**Records for this task:**
--------------------------------------------------

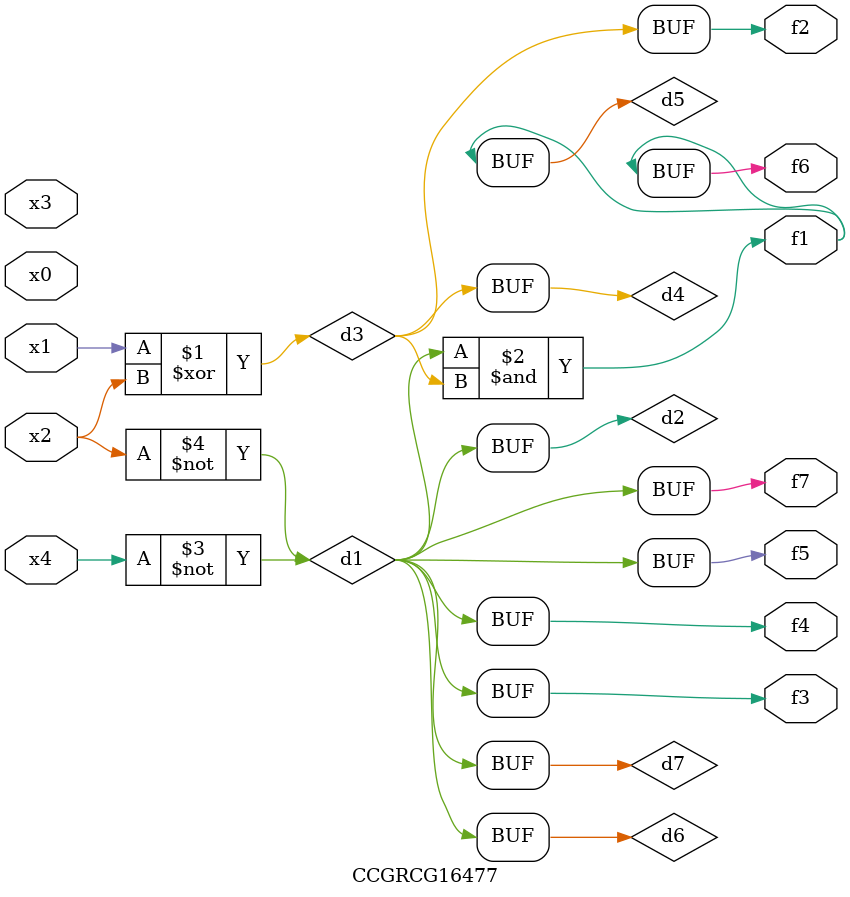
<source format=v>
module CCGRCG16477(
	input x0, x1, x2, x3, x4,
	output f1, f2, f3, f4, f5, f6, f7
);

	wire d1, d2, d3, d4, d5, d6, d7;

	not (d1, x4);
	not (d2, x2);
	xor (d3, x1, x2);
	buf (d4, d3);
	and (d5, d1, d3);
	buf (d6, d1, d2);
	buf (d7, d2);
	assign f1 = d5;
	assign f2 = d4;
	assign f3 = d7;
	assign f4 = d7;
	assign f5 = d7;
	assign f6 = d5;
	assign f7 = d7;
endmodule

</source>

--------------------------------------------------

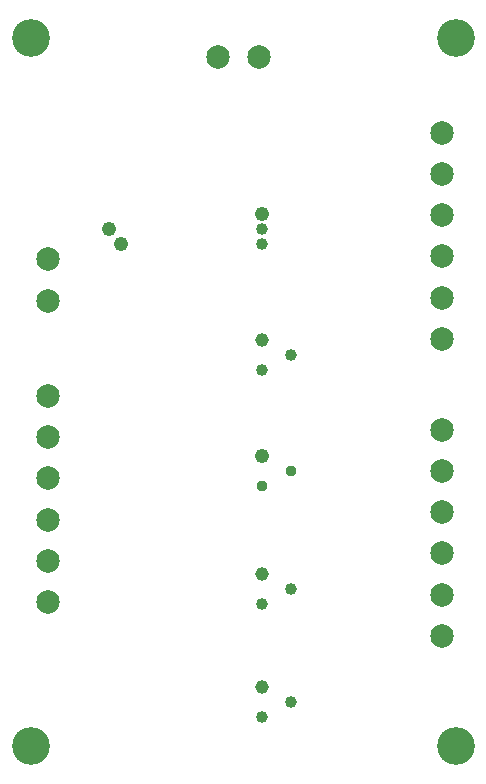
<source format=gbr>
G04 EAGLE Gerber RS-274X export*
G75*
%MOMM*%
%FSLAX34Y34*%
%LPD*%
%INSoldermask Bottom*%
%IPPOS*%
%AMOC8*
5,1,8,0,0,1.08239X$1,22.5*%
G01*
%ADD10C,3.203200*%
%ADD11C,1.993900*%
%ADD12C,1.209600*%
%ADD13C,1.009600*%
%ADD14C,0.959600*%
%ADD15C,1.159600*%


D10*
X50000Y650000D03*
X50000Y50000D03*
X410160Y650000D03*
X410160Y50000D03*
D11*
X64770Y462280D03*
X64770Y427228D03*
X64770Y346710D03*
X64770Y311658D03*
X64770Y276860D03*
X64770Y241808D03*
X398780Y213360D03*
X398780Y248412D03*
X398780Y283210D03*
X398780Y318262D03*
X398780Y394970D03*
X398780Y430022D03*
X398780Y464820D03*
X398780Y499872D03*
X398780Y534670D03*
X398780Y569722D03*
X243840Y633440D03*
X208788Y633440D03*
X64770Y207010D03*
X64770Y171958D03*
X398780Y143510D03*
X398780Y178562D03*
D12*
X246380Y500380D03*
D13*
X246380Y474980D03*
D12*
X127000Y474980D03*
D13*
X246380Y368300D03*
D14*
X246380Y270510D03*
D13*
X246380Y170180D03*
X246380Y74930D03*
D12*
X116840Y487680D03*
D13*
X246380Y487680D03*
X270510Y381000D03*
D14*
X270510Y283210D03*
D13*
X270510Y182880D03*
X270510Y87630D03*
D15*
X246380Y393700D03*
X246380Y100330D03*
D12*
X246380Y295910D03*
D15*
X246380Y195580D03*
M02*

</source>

--------------------------------------------------

**Problem to work on:** For every line in the listing above that mentions the word "assign", make a copy.

**Response to this exercise:**
	assign f1 = d5;
	assign f2 = d4;
	assign f3 = d7;
	assign f4 = d7;
	assign f5 = d7;
	assign f6 = d5;
	assign f7 = d7;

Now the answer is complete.